This PR introduces a new GitHub Agentic Workflow that runs on a daily schedule or on demand to collect recent repo activity and turn it into a status report issue. The workflow definition and compiled lock file set up the agent runtime, GitHub read permissions, safe-output issue creation, and the supporting execution pipeline needed to produce these reports automatically. In practice, maintainers now get recurring, structured visibility into project activity and suggested next steps with much less manual triage.
This change introduces a new GitHub Actions workflow definition and its compiled lockfile for a daily "repo status" report powered by the agentic workflow system. The workflow is scheduled to collect recent issues, PRs, discussions, releases, and code changes, then turn that activity into a concise issue with recommendations and next steps for maintainers. It also marks generated lockfiles in .gitattributes to reduce merge noise and treat compiled workflow output as generated. The practical effect is a new automated daily project pulse check with cleaner workflow maintenance.
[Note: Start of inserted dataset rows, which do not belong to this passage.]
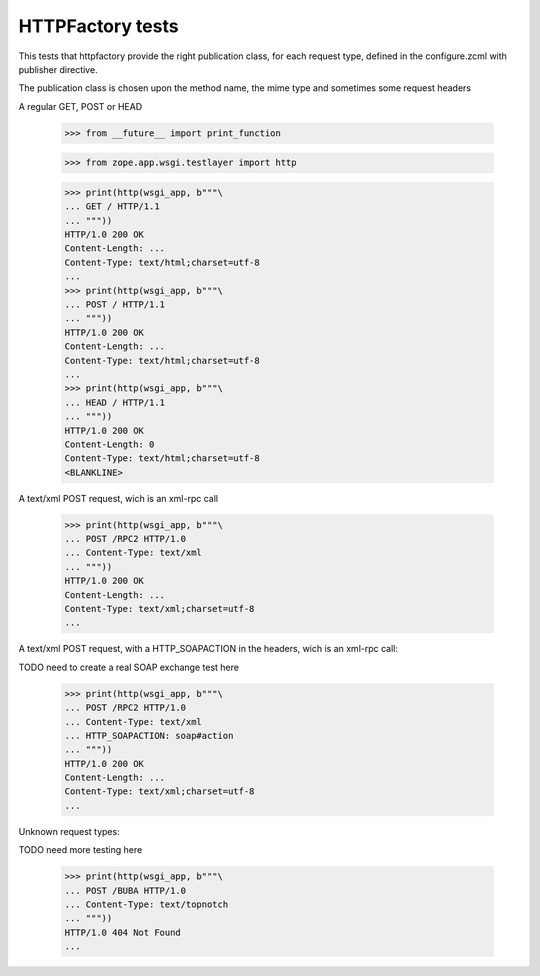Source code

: =================
HTTPFactory tests
=================

This tests that httpfactory provide the right publication class,
for each request type, defined in the configure.zcml with publisher directive.

The publication class is chosen upon the method name,
the mime type and sometimes some request headers

A regular GET, POST or HEAD

  >>> from __future__ import print_function

  >>> from zope.app.wsgi.testlayer import http

  >>> print(http(wsgi_app, b"""\
  ... GET / HTTP/1.1
  ... """))
  HTTP/1.0 200 OK
  Content-Length: ...
  Content-Type: text/html;charset=utf-8
  ...
  >>> print(http(wsgi_app, b"""\
  ... POST / HTTP/1.1
  ... """))
  HTTP/1.0 200 OK
  Content-Length: ...
  Content-Type: text/html;charset=utf-8
  ...
  >>> print(http(wsgi_app, b"""\
  ... HEAD / HTTP/1.1
  ... """))
  HTTP/1.0 200 OK
  Content-Length: 0
  Content-Type: text/html;charset=utf-8
  <BLANKLINE>

A text/xml POST request, wich is an xml-rpc call

  >>> print(http(wsgi_app, b"""\
  ... POST /RPC2 HTTP/1.0
  ... Content-Type: text/xml
  ... """))
  HTTP/1.0 200 OK
  Content-Length: ...
  Content-Type: text/xml;charset=utf-8
  ...

A text/xml POST request, with a HTTP_SOAPACTION in the headers,
wich is an xml-rpc call:

TODO need to create a real SOAP exchange test here

  >>> print(http(wsgi_app, b"""\
  ... POST /RPC2 HTTP/1.0
  ... Content-Type: text/xml
  ... HTTP_SOAPACTION: soap#action
  ... """))
  HTTP/1.0 200 OK
  Content-Length: ...
  Content-Type: text/xml;charset=utf-8
  ...

Unknown request types:

TODO need more testing here

  >>> print(http(wsgi_app, b"""\
  ... POST /BUBA HTTP/1.0
  ... Content-Type: text/topnotch
  ... """))
  HTTP/1.0 404 Not Found
  ...

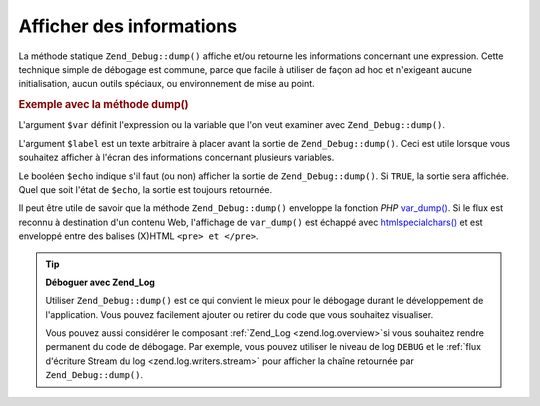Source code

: .. EN-Revision: none
.. _zend.debug.dumping:

Afficher des informations
=========================

La méthode statique ``Zend_Debug::dump()`` affiche et/ou retourne les informations concernant une expression.
Cette technique simple de débogage est commune, parce que facile à utiliser de façon ad hoc et n'exigeant aucune
initialisation, aucun outils spéciaux, ou environnement de mise au point.

.. _zend.debug.dumping.example:

.. rubric:: Exemple avec la méthode dump()

.. code-block:: php
   :linenos:

   Zend_Debug::dump($var, $label = null, $echo = true);

L'argument ``$var`` définit l'expression ou la variable que l'on veut examiner avec ``Zend_Debug::dump()``.

L'argument ``$label`` est un texte arbitraire à placer avant la sortie de ``Zend_Debug::dump()``. Ceci est utile
lorsque vous souhaitez afficher à l'écran des informations concernant plusieurs variables.

Le booléen ``$echo`` indique s'il faut (ou non) afficher la sortie de ``Zend_Debug::dump()``. Si ``TRUE``, la
sortie sera affichée. Quel que soit l'état de ``$echo``, la sortie est toujours retournée.

Il peut être utile de savoir que la méthode ``Zend_Debug::dump()`` enveloppe la fonction *PHP* `var_dump()`_. Si
le flux est reconnu à destination d'un contenu Web, l'affichage de ``var_dump()`` est échappé avec
`htmlspecialchars()`_ et est enveloppé entre des balises (X)HTML ``<pre> et </pre>``.

.. tip::

   **Déboguer avec Zend_Log**

   Utiliser ``Zend_Debug::dump()`` est ce qui convient le mieux pour le débogage durant le développement de
   l'application. Vous pouvez facilement ajouter ou retirer du code que vous souhaitez visualiser.

   Vous pouvez aussi considérer le composant :ref:`Zend_Log <zend.log.overview>`\ si vous souhaitez rendre
   permanent du code de débogage. Par exemple, vous pouvez utiliser le niveau de log ``DEBUG`` et le :ref:`flux
   d'écriture Stream du log <zend.log.writers.stream>` pour afficher la chaîne retournée par
   ``Zend_Debug::dump()``.



.. _`var_dump()`: http://php.net/var_dump
.. _`htmlspecialchars()`: http://php.net/htmlspecialchars

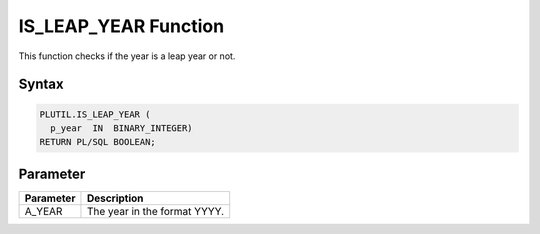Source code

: IS_LEAP_YEAR Function
=====================

This function checks if the year is a leap year or not.

Syntax
------

.. code-block:: SQL

  PLUTIL.IS_LEAP_YEAR (
    p_year  IN  BINARY_INTEGER)
  RETURN PL/SQL BOOLEAN;

Parameter
---------

===================== =====================
Parameter             Description
===================== =====================
A_YEAR                The year in the format YYYY.
===================== =====================

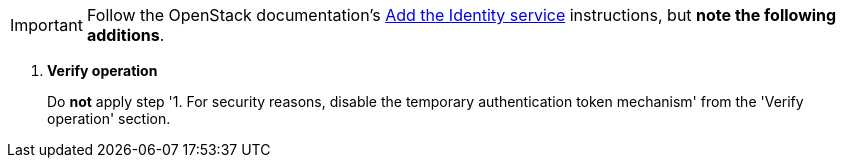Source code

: [IMPORTANT]
Follow the OpenStack documentation's
http://docs.openstack.org/mitaka/install-guide-ubuntu/keystone.html[Add the Identity service]
instructions, but *note the following additions*.

. *Verify operation*
+
====
Do *not* apply step '1. For security reasons, disable the temporary
authentication token mechanism' from the 'Verify operation' section.
====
This change updates the project README with badges for Azure deployment, Checkov IaC scanning, OPA policy tests, and OWASP ZAP scans. It doesn’t change runtime behavior, but it improves transparency around build and security automation for contributors and reviewers. The practical effect is that anyone landing on the repo can quickly see whether key pipelines are passing.
This change moves the app’s deployment flow away from hardcoded Azure values by running Terraform in CI, capturing outputs like the ACR login server, resource group, and web app name, and then using those values for image push and web app updates. The infrastructure config was also retargeted to a new Azure subscription, region, and resource naming scheme, including new ACR, web app, SQL server, and Key Vault identifiers. For developers, this makes the deployment path more portable across Azure environments and reduces manual config drift between infra and app delivery. Practical effect: pushes to main now provision/apply against the new subscription and deploy using the live Terraform-managed endpoints.
This commit adds a comprehensive summary of the project’s recent security hardening work, including the headers, SRI, cookie, and cache-control changes made to address OWASP ZAP findings. The document also records testing results, expected alert reduction, known acceptable risks, and concrete post-deployment verification steps so the team can validate that fixes actually reached production. It’s documentation-only, but it usefully centralizes the security context and operational checklist for future audits and follow-up work.
This change adds a centralized after_request middleware that now sets CSP, HSTS, frame/MIME protections, permissions policy, and cross-origin isolation headers, while also stripping the Server header. It also applies context-aware cache rules so login, cart, checkout, and admin endpoints are not cached, while static assets get long-lived immutable caching, and CDN assets in the base template now include SRI hashes. The commit includes a verification guide documenting expected headers, deployment checks, and known platform limits, making the hardening easier to validate in production. Practical effect: safer defaults for every response with better protection against XSS, clickjacking, information leakage, and accidental caching of sensitive pages.
This commit adds an OWASP ZAP remediation plan and, more importantly, records a critical operational finding: the app already contains security header and cookie hardening changes, but production is still serving without them because those changes have not reached main and been deployed. The document captures evidence from the scan, identifies deployment as the immediate blocker, and breaks the remaining findings into prioritized follow-up PRs for SRI, cache control, input validation, and cleanup. The practical effect is a much clearer path to getting production back to the expected security baseline before tackling lower-priority issues.
This change addresses review feedback in app.py by making SESSION_COOKIE_SECURE depend on whether the app is using the local DB, which avoids breaking non-HTTPS local development while still enforcing secure cookies in production. It also tightens the Content Security Policy by removing http: from img-src, reducing mixed-content exposure, and adds comments clarifying the current unsafe-inline tradeoff and a future hardening path. The practical effect is a smoother local dev setup with slightly stronger default security in deployed environments.